Europeans need not apply: evidence mounts of discrimination in UK

The government equalities office is to examine growing evidence that EU nationals in the UK are being illegally prevented from renting or buying properties, getting jobs and booking holidays.

Nick Gibb, the equalities minister, said he was responding after Labour and the EU citizens’ rights campaign group the3million sent him a dossier of more than two dozen examples of job, housing and other adverts, many of which invite applications only from those with UK or Irish citizenship.

In a parliamentary answer, Gibb told MPs that he office “is aware of, and is looking into” reports of rising discrimination against EU nationals looking for work in the UK or buying and services after Brexit.

Campaigners repeatedly found job adverts that clearly specify that those applying must have British passports.

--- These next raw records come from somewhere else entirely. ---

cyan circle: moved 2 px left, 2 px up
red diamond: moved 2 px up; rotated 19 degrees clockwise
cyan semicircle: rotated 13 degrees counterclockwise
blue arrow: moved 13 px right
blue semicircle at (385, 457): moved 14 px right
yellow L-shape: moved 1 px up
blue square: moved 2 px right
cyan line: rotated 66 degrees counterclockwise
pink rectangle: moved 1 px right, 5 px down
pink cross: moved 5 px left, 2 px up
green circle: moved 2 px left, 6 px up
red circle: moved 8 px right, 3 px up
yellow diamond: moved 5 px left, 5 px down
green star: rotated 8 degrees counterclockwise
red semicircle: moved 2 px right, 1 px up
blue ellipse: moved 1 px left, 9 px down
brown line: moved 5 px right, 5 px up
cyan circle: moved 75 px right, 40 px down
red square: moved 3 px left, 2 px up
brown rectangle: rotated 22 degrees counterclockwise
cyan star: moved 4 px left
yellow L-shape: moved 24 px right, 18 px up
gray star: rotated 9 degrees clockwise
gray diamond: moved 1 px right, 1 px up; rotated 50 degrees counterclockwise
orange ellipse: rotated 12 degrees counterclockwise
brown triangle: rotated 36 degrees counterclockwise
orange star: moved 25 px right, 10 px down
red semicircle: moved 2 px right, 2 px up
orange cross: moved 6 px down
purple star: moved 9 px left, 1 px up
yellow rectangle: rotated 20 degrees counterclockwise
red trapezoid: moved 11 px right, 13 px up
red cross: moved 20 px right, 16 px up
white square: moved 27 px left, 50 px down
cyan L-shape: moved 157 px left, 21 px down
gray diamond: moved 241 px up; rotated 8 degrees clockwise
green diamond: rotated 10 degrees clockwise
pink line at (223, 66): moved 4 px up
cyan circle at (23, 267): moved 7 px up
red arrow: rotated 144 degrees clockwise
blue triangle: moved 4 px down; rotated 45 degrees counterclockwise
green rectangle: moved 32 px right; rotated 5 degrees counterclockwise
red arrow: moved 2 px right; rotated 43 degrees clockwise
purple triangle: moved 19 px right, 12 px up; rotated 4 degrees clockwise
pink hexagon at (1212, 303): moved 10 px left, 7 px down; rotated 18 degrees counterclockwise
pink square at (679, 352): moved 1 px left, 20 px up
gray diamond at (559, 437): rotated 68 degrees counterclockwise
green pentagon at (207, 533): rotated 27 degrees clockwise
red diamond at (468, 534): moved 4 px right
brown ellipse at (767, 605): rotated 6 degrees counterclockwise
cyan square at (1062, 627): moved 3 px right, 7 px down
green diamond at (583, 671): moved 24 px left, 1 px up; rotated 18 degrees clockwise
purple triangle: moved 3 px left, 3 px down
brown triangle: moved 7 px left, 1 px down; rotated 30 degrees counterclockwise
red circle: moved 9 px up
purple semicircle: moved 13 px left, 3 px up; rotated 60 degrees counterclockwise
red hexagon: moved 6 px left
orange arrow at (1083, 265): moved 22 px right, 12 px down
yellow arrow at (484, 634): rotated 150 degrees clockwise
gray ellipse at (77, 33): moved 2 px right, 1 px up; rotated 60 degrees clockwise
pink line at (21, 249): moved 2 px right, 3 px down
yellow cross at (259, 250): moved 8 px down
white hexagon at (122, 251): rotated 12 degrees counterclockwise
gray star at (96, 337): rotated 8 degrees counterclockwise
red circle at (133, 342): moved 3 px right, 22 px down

Examples collected include an advert for a graduate sales executive in Bristol specifying German language skills but restricting the job to full UK passport holders. An advert for a Solihull-based research job with an international management consultancy specified that the “candidate must have the right to stay and work permanently in the UK, and a valid UK passport”. Another job recovering hire cars from France and Spain and delivering them back to Britain was restricted to UK passport holders only.

Other examples collected by Labour and the3million included:

  • Rental properties advertised for UK citizens only or outlining different terms for EU nationals.
  • Travel agencies declining to take bookings from non-British or non-Irish citizens and cancelling the holidays already booked by EU nationals from other countries.
  • A law firm advising that employment contracts incorporate clauses that specify that the loss of right to work will result in immediate dismissal.

However, a number of the companies included in the dossier – mostly little-known firms or agencies – said their ads were “either old, made in error or posted with a typo” when contacted by the Guardian. Two said their original advertisements involved administrative or clerical errors and had been reposted with clearer wording.